All the lines below should be set down exactly, with no picture carried into the copy.

* * *

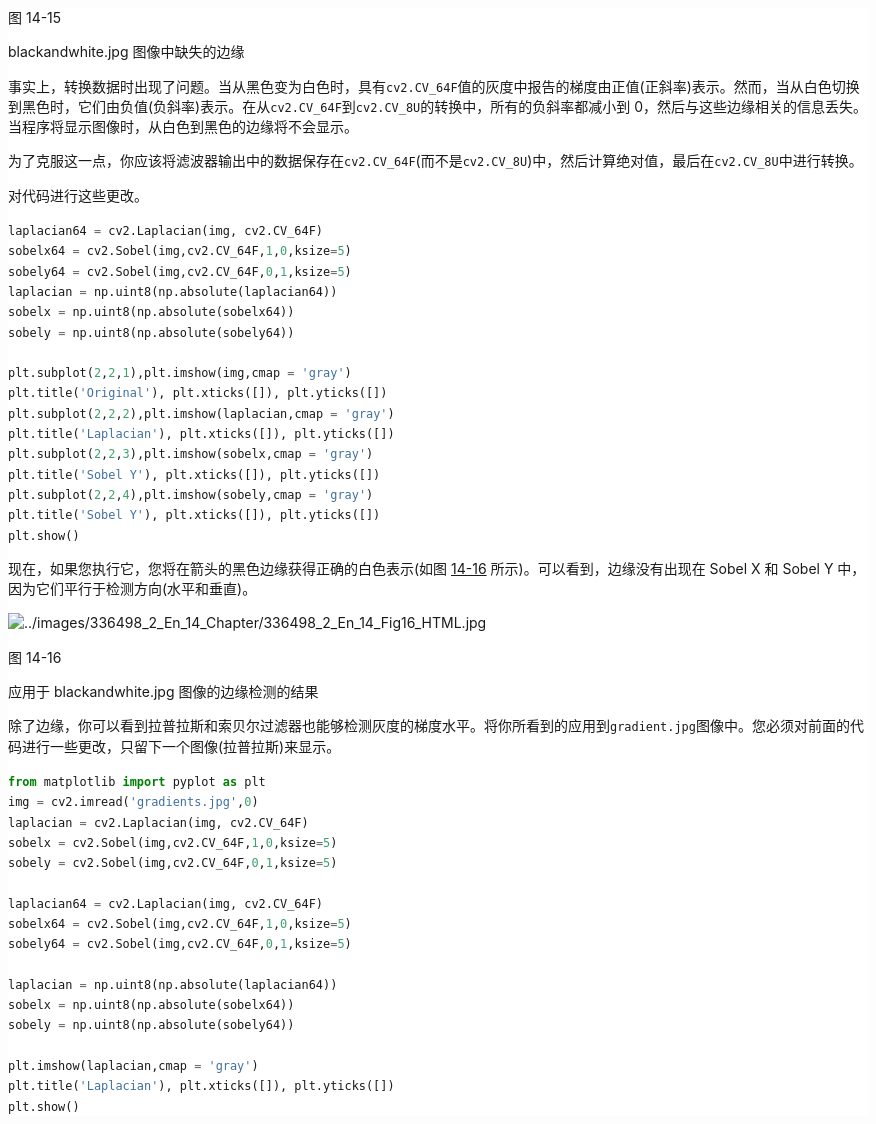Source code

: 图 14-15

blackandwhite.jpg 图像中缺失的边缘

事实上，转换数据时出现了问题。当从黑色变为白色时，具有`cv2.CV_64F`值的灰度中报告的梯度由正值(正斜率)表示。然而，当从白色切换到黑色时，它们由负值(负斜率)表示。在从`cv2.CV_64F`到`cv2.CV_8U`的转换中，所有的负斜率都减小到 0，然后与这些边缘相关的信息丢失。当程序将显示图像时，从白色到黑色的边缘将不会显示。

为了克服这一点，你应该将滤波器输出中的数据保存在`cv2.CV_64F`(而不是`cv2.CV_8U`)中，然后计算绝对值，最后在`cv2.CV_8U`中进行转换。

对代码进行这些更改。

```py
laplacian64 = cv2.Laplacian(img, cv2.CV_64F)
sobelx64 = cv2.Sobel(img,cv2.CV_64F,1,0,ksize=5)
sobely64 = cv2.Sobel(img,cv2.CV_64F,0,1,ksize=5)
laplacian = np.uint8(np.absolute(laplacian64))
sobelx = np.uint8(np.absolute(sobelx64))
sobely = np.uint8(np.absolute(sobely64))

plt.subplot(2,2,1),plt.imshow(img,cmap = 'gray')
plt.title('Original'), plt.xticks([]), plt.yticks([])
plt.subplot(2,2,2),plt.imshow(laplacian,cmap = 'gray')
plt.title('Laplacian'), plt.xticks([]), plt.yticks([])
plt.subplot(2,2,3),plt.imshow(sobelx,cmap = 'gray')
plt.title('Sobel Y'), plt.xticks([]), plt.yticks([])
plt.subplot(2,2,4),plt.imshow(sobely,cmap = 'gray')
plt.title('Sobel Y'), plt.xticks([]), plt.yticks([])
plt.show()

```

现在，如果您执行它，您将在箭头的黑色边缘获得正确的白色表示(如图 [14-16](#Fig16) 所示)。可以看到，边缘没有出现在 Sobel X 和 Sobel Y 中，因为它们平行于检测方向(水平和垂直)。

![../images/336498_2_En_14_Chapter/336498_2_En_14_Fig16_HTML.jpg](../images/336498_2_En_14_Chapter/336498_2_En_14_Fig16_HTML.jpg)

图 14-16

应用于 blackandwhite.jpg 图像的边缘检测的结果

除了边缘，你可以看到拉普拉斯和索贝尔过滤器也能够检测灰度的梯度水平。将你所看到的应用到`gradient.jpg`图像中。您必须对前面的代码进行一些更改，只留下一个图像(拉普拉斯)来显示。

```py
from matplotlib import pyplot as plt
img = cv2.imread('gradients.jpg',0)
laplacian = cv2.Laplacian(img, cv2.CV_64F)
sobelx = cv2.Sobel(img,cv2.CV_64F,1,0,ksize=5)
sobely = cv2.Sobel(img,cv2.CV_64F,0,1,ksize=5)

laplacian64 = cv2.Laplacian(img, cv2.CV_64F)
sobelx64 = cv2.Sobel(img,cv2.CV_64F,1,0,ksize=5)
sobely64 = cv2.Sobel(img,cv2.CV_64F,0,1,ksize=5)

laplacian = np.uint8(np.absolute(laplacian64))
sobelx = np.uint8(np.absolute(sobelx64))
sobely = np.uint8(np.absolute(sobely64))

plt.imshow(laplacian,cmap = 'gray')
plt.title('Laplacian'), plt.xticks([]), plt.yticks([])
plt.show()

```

* * *

Result for this task -
Source code

: 图 14-15

blackandwhite.jpg 图像中缺失的边缘

事实上，转换数据时出现了问题。当从黑色变为白色时，具有`cv2.CV_64F`值的灰度中报告的梯度由正值(正斜率)表示。然而，当从白色切换到黑色时，它们由负值(负斜率)表示。在从`cv2.CV_64F`到`cv2.CV_8U`的转换中，所有的负斜率都减小到 0，然后与这些边缘相关的信息丢失。当程序将显示图像时，从白色到黑色的边缘将不会显示。

为了克服这一点，你应该将滤波器输出中的数据保存在`cv2.CV_64F`(而不是`cv2.CV_8U`)中，然后计算绝对值，最后在`cv2.CV_8U`中进行转换。

对代码进行这些更改。

```py
laplacian64 = cv2.Laplacian(img, cv2.CV_64F)
sobelx64 = cv2.Sobel(img,cv2.CV_64F,1,0,ksize=5)
sobely64 = cv2.Sobel(img,cv2.CV_64F,0,1,ksize=5)
laplacian = np.uint8(np.absolute(laplacian64))
sobelx = np.uint8(np.absolute(sobelx64))
sobely = np.uint8(np.absolute(sobely64))

plt.subplot(2,2,1),plt.imshow(img,cmap = 'gray')
plt.title('Original'), plt.xticks([]), plt.yticks([])
plt.subplot(2,2,2),plt.imshow(laplacian,cmap = 'gray')
plt.title('Laplacian'), plt.xticks([]), plt.yticks([])
plt.subplot(2,2,3),plt.imshow(sobelx,cmap = 'gray')
plt.title('Sobel Y'), plt.xticks([]), plt.yticks([])
plt.subplot(2,2,4),plt.imshow(sobely,cmap = 'gray')
plt.title('Sobel Y'), plt.xticks([]), plt.yticks([])
plt.show()

```

现在，如果您执行它，您将在箭头的黑色边缘获得正确的白色表示(如图 [14-16](#Fig16) 所示)。可以看到，边缘没有出现在 Sobel X 和 Sobel Y 中，因为它们平行于检测方向(水平和垂直)。

![../images/336498_2_En_14_Chapter/336498_2_En_14_Fig16_HTML.jpg](../images/336498_2_En_14_Chapter/336498_2_En_14_Fig16_HTML.jpg)

图 14-16

应用于 blackandwhite.jpg 图像的边缘检测的结果

除了边缘，你可以看到拉普拉斯和索贝尔过滤器也能够检测灰度的梯度水平。将你所看到的应用到`gradient.jpg`图像中。您必须对前面的代码进行一些更改，只留下一个图像(拉普拉斯)来显示。

```py
from matplotlib import pyplot as plt
img = cv2.imread('gradients.jpg',0)
laplacian = cv2.Laplacian(img, cv2.CV_64F)
sobelx = cv2.Sobel(img,cv2.CV_64F,1,0,ksize=5)
sobely = cv2.Sobel(img,cv2.CV_64F,0,1,ksize=5)

laplacian64 = cv2.Laplacian(img, cv2.CV_64F)
sobelx64 = cv2.Sobel(img,cv2.CV_64F,1,0,ksize=5)
sobely64 = cv2.Sobel(img,cv2.CV_64F,0,1,ksize=5)

laplacian = np.uint8(np.absolute(laplacian64))
sobelx = np.uint8(np.absolute(sobelx64))
sobely = np.uint8(np.absolute(sobely64))

plt.imshow(laplacian,cmap = 'gray')
plt.title('Laplacian'), plt.xticks([]), plt.yticks([])
plt.show()

```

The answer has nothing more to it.